> THE TASK:
Every line that includes the word "mereka" needs to be copied from the listing.

> INPUT RECORDS:
——
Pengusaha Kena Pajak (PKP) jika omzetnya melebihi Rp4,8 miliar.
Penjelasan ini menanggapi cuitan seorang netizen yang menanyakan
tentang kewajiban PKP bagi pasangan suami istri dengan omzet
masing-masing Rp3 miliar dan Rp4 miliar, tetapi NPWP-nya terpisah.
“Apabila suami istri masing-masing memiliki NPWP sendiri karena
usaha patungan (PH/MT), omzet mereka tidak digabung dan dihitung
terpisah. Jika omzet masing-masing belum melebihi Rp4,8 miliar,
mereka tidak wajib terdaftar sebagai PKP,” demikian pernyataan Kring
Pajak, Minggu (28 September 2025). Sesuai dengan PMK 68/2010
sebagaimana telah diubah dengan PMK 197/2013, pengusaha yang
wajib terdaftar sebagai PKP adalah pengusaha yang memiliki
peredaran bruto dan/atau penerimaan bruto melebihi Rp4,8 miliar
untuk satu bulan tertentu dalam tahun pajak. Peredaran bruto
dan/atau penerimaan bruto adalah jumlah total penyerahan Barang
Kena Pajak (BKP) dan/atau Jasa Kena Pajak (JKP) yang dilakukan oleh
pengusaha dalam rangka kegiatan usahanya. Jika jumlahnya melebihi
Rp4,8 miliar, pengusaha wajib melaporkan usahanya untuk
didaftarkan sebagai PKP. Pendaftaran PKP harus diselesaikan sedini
——
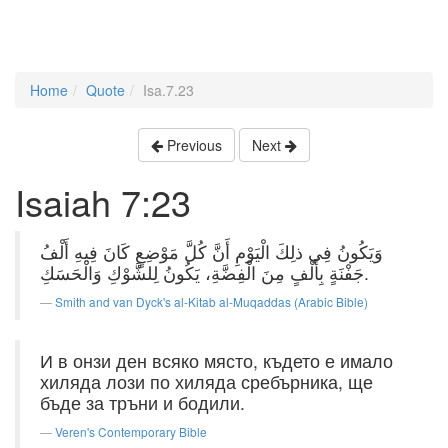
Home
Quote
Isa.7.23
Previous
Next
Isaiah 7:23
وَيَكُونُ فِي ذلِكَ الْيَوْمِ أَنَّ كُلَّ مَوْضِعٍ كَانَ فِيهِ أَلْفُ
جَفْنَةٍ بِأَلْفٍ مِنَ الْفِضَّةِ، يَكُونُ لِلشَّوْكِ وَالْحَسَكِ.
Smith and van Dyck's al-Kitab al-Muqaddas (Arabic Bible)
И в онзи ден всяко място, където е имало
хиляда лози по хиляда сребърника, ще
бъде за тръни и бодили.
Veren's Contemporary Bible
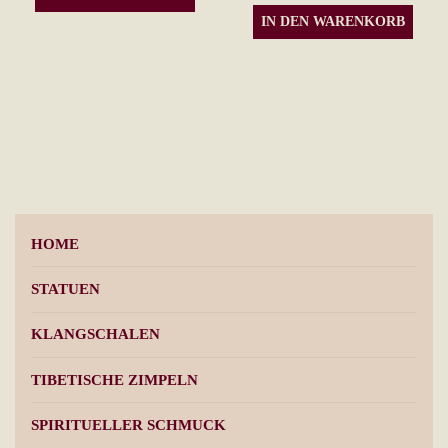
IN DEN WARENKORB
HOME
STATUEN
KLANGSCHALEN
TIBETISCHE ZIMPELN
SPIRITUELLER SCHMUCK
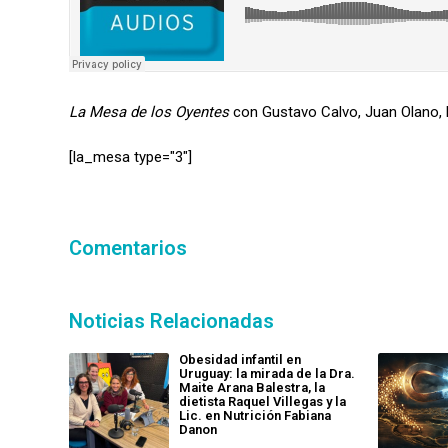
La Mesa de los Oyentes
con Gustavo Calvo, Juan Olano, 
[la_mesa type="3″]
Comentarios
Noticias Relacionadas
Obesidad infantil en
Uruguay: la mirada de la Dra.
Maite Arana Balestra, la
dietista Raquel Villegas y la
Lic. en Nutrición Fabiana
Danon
——
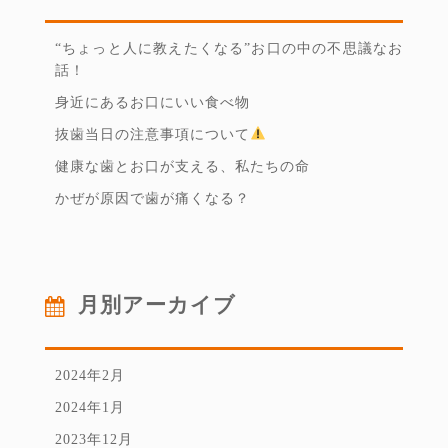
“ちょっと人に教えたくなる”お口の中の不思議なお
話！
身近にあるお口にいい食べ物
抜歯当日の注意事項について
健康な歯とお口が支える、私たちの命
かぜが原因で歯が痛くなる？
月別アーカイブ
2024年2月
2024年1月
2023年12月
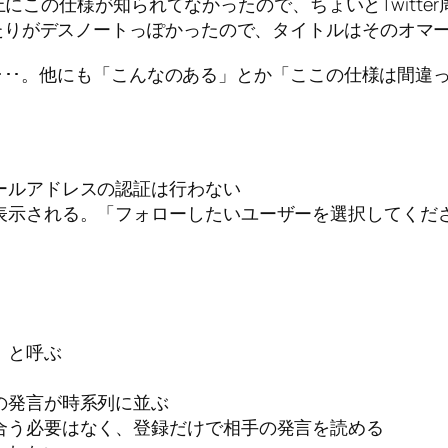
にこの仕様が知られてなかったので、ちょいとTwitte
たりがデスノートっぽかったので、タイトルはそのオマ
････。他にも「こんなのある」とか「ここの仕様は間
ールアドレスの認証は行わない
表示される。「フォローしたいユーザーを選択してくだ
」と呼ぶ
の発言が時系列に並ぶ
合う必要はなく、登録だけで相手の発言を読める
——
> ANSWER BOX:
usaha patungan (PH/MT), omzet mereka tidak digabung dan dihitung
mereka tidak wajib terdaftar sebagai PKP,” demikian pernyataan Kring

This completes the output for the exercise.